Face recognition technology, implicitly understood for its weaponized potential, continues being developed by companies for its commercial potential in new and unusual ways. Without it we couldn’t tag and share pics of friends and family. One example: Smile for the camera, so you can complete your purchase if Alibaba’s Alipay has anything to smile about it.

The Economist highlighted that not everyone is on board with this tech trend:

America’s Department of Homeland Security reckons face recognition will scrutinise 97% of outbound airline passengers by 2023.

A backlash, though, is brewing.

The authorities in several American cities, including San Francisco and Oakland, have forbidden agencies such as the police from using the technology. In Britain, members of parliament have called, so far without success, for a ban on police tests.

Refuseniks can also take matters into their own hands by trying to hide their faces from the cameras or, as has happened recently during protests in Hong Kong, by pointing handheld lasers at cctv cameras. to dazzle them. Meanwhile, a small but growing group of privacy campaigners and academics are looking at ways to subvert the underlying technology directly.

Enter Refusenik Fashion. Anti-recognition products, such as fashion line Adversarial Fashion whose “designed to trigger Automated License Plate Readers, injecting junk data in to the systems used by the State and its contractors to monitor and track civilians and their locations.”

While some authorities tout facial recognition’s value to fight crime, others want to fight its negative potential for civil liberties and privacy. Recode reports that bi-partisan legislation in the U.S. Congress may be in the works:

Rep. Elijah Cummings (D-MD) and Rep. Jim Jordan (R-OH), plan this fall to introduce a new bipartisan bill on facial recognition, according to representatives from both legislators’ offices. The specifics of the bill are still being hashed out, but it could include issuing a pause on the federal government’s acquisition of new facial recognition technology….

This is the beginning of the latest drama on a stage filled with new kinds of theatrical and “death” masks.
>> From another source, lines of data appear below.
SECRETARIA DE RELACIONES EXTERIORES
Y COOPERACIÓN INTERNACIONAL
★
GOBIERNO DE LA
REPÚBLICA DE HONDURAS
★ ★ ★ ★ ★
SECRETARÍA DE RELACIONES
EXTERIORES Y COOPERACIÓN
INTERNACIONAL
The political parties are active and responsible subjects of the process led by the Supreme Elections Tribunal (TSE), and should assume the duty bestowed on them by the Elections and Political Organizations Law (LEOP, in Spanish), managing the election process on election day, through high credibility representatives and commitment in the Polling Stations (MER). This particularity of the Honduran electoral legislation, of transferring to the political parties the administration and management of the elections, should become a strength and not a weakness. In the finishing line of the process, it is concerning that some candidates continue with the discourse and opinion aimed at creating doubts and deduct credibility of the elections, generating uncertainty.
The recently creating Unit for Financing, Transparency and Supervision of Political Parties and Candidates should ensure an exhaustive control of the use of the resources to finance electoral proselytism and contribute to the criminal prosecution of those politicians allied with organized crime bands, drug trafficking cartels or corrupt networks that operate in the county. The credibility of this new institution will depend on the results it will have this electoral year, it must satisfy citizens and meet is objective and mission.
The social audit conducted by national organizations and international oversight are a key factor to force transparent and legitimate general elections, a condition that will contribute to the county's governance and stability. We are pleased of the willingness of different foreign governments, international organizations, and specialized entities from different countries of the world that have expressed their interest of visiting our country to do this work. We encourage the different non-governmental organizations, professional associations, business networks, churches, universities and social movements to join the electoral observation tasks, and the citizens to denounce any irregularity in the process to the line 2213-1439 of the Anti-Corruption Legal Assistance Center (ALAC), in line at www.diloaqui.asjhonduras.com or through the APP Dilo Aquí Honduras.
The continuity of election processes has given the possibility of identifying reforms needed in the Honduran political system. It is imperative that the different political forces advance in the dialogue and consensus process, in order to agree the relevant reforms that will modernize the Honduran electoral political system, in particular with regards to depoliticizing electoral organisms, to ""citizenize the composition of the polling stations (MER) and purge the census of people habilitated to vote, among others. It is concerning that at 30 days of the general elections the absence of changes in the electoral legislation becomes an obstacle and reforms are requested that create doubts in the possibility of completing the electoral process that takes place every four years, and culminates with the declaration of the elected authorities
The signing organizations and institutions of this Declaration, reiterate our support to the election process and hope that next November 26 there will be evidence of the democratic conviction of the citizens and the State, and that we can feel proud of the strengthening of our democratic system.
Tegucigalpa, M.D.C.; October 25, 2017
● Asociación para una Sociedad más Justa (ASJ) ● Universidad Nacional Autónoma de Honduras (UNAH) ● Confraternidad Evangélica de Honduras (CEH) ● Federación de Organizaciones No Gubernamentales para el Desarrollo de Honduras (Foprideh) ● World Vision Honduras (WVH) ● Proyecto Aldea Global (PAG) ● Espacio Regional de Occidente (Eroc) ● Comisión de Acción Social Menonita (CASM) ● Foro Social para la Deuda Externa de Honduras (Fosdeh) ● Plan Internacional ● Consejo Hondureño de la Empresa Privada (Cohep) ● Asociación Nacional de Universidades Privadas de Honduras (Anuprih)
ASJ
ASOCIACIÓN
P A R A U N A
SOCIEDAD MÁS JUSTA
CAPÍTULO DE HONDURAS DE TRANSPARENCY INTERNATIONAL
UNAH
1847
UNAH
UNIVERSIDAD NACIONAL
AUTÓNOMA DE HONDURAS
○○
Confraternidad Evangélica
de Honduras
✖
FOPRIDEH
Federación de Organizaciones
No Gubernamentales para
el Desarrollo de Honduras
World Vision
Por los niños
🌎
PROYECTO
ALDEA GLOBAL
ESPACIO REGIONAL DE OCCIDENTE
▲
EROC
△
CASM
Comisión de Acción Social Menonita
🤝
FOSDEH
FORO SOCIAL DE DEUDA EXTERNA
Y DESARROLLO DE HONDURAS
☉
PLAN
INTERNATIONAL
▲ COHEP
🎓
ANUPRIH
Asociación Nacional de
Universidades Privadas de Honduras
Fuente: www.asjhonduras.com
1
Do we decide what masks to wear or shall that be up to the powers that be?

If the powers that be have second sight, with a panopticon which never sleeps, does that mean we must fight for the lesser evil of at least controlling how we are seen, are remembered and known? Full faith > fake faces? Or do we retreat, disguise ourselves, and take back our roles on the stage with new masks?

Our faces are everything, and we’re about to escalate what happens when it comes to remembering and mis-remembering. The battle has been joined — the tension between reality, liberty, privacy and security must be resolved.

I close with a quote from Bruce Sterling in an interview. He commented about design fiction, that brand of science fiction and futurism produced as a kind of consulting content product. I think it applies to Avatar Squared scenarios:

“Fake news” often reads, or looks on video, like weaponized design fiction.

(This is another piece that will be edited and updated as a living piece.)